Slow Horses is the best thing on TV

It’s better than James Bond because it is missing the grim portentousness, over-earnestness and pomposity

Slow Horses
Gary Oldman’s Jackson Lamb could sit there breaking wind for an entire episode, and still you’d watch, enthralled

Slow Horses is the best thing on television. And it’s now so successful and popular it can afford to launch series three with a sequence worthy of James Bond: Istanbul location budget; spectacular chase sequences involving cars and speedboats with some thrillingly dangerous maneuvers round a huge container vessel; a beautiful, immaculately dressed female agent meeting (spoiler alert, though to be fair you can see this one coming a mile off) a tragically sticky end.

Except it’s better than Bond — not that difficult these days, it must be said — because it is missing all…

Slow Horses is the best thing on television. And it’s now so successful and popular it can afford to launch series three with a sequence worthy of James Bond: Istanbul location budget; spectacular chase sequences involving cars and speedboats with some thrillingly dangerous maneuvers round a huge container vessel; a beautiful, immaculately dressed female agent meeting (spoiler alert, though to be fair you can see this one coming a mile off) a tragically sticky end.

DATA SHOWN >>
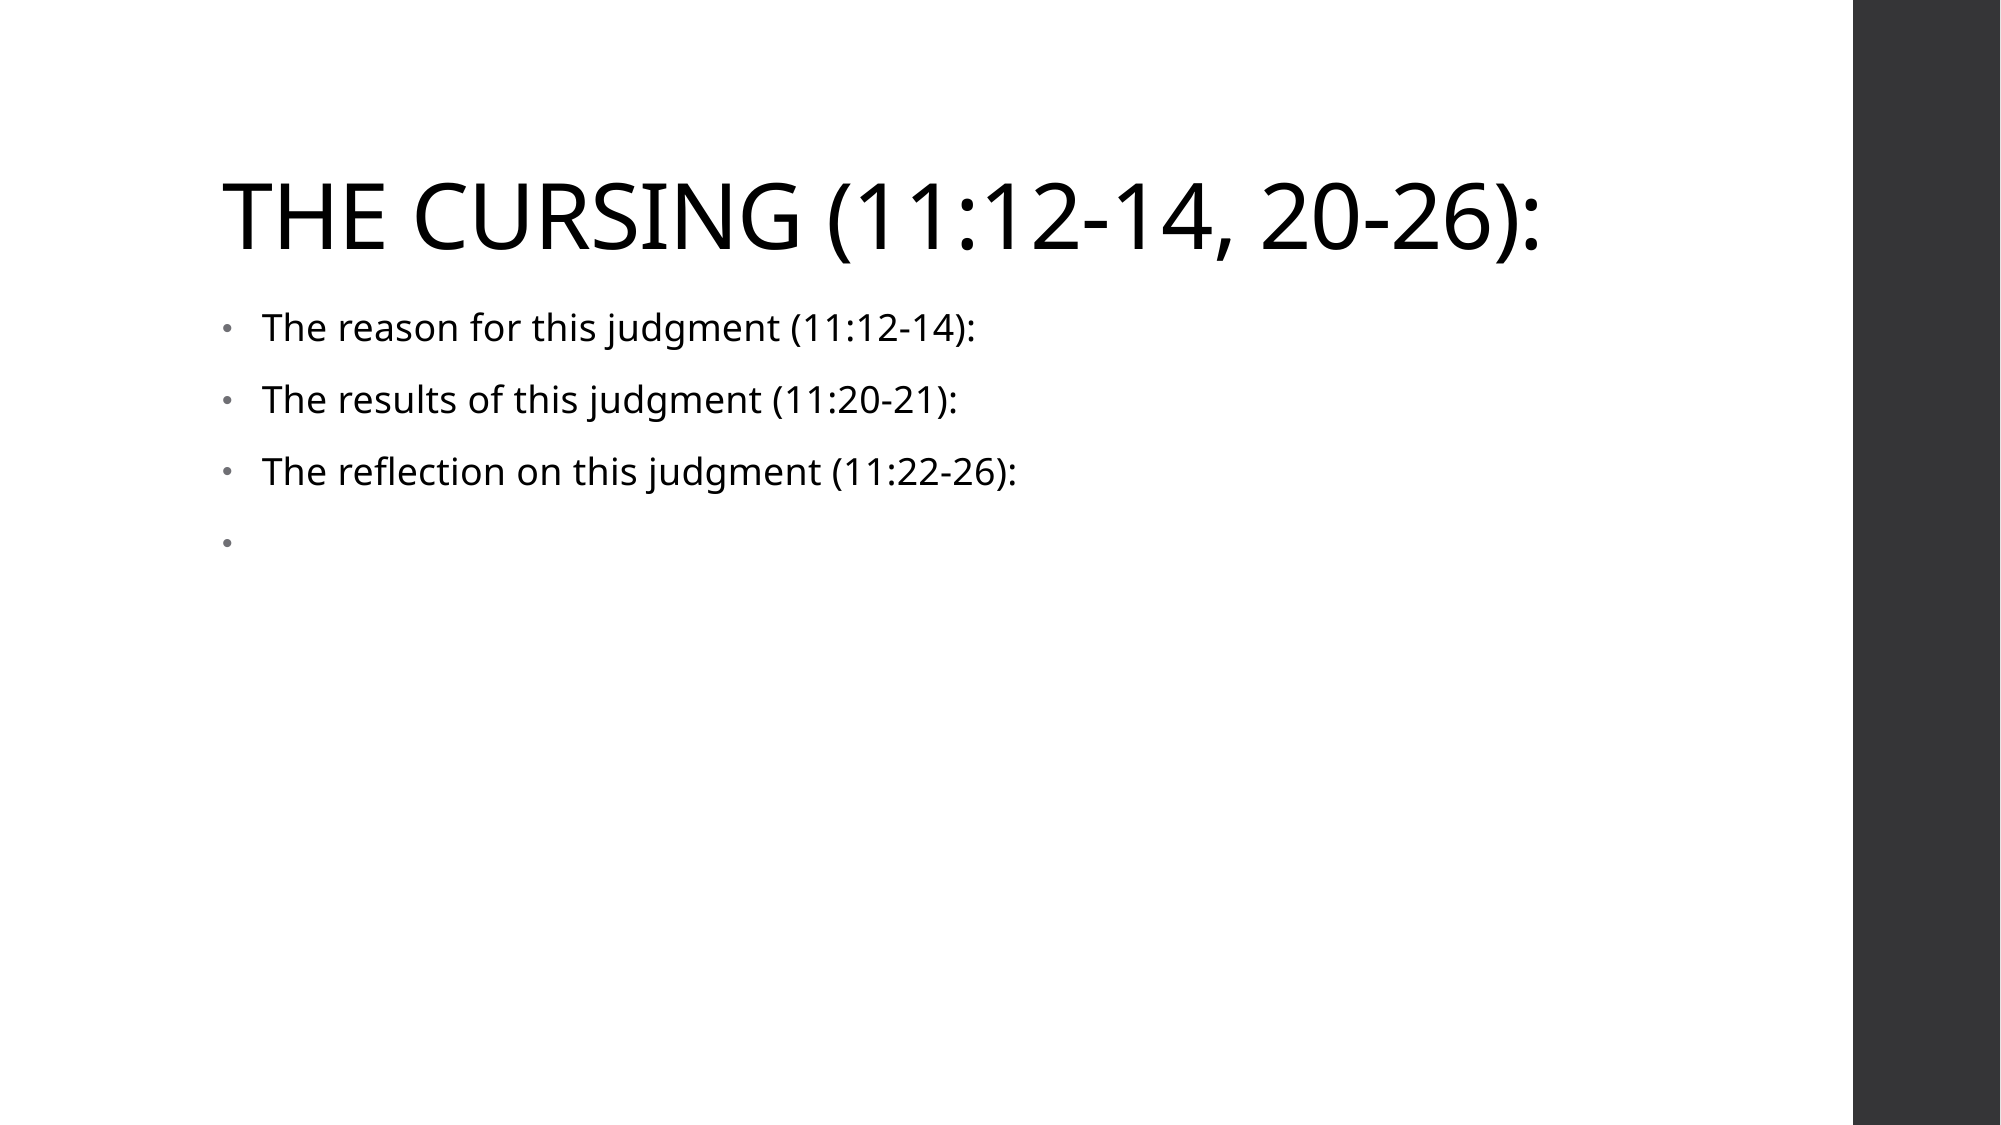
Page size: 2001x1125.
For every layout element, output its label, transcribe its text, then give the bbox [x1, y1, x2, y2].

REQUEST >>
Carry the review of the TV series Slow Horses, shown above, further from the point where it stops.

RESPONSE FOR THIS EXERCISE >>
Except it’s better than Bond — not that difficult these days, it must be said — because it is missing all that grim portentousness, over-earnestness and pomposity. The cars are beaten up and gadget-free; the stunts look plausible; and the agents behave like real human beings. When one catches another rifling through her private documents (they are lovers) and she asks him what he’s up to he can’t think of a decent lie on the spot. Conspiracies there may be, but all the main focus is on the miscalculations.

The jokes show where it differs from its obvious influence: John le Carré. George Smiley, I imagine, was something akin to the spy David Cornwell would have liked to have been when he was a spook: reserved, meticulous, relentless, dull but decent. But I doubt there’s much fantasy wish fulfillment in Mick Herron’s Jackson Lamb, whose most notable characteristics are that he is overweight, farts a lot and lives off kebabs and whisky.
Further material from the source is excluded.